The problem - Line count for "middle": give the number of lines in the records below that hold it, and nothing else.

══════════

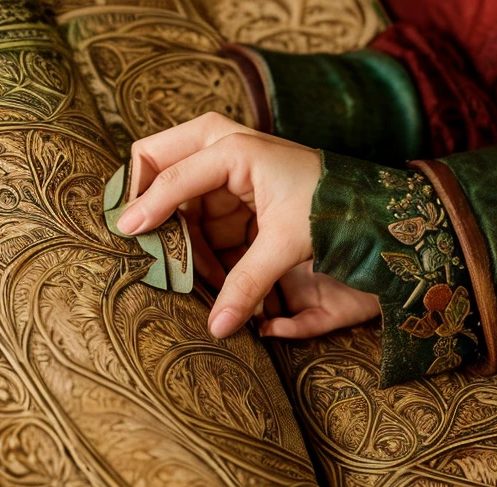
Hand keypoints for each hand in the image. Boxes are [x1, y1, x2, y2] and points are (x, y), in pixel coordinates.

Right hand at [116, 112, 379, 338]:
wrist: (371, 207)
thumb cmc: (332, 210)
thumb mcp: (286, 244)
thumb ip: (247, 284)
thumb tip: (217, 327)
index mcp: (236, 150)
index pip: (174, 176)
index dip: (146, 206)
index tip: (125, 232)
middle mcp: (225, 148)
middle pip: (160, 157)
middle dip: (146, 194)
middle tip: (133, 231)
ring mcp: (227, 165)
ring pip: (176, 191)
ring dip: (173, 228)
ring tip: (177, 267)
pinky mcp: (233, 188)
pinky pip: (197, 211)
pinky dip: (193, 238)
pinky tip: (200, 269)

══════════

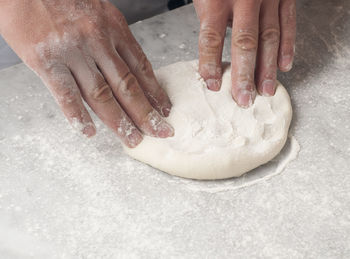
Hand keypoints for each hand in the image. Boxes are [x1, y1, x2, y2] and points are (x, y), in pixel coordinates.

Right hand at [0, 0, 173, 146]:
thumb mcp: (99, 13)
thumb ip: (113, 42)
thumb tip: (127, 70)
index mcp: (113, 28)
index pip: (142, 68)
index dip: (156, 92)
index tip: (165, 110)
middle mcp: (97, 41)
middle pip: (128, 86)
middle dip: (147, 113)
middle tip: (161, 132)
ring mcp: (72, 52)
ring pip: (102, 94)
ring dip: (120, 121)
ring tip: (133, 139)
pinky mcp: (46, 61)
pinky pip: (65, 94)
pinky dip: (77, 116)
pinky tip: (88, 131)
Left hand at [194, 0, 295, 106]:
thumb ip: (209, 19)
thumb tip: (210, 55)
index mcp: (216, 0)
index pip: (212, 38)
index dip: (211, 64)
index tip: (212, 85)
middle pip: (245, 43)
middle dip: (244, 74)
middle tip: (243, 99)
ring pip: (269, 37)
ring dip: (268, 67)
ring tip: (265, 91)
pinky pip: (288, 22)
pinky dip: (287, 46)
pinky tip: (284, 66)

══════════

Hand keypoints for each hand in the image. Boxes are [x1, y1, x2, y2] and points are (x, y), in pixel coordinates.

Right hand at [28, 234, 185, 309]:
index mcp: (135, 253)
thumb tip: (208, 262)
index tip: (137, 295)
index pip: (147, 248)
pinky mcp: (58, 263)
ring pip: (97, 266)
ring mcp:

══════════

Final answer - 11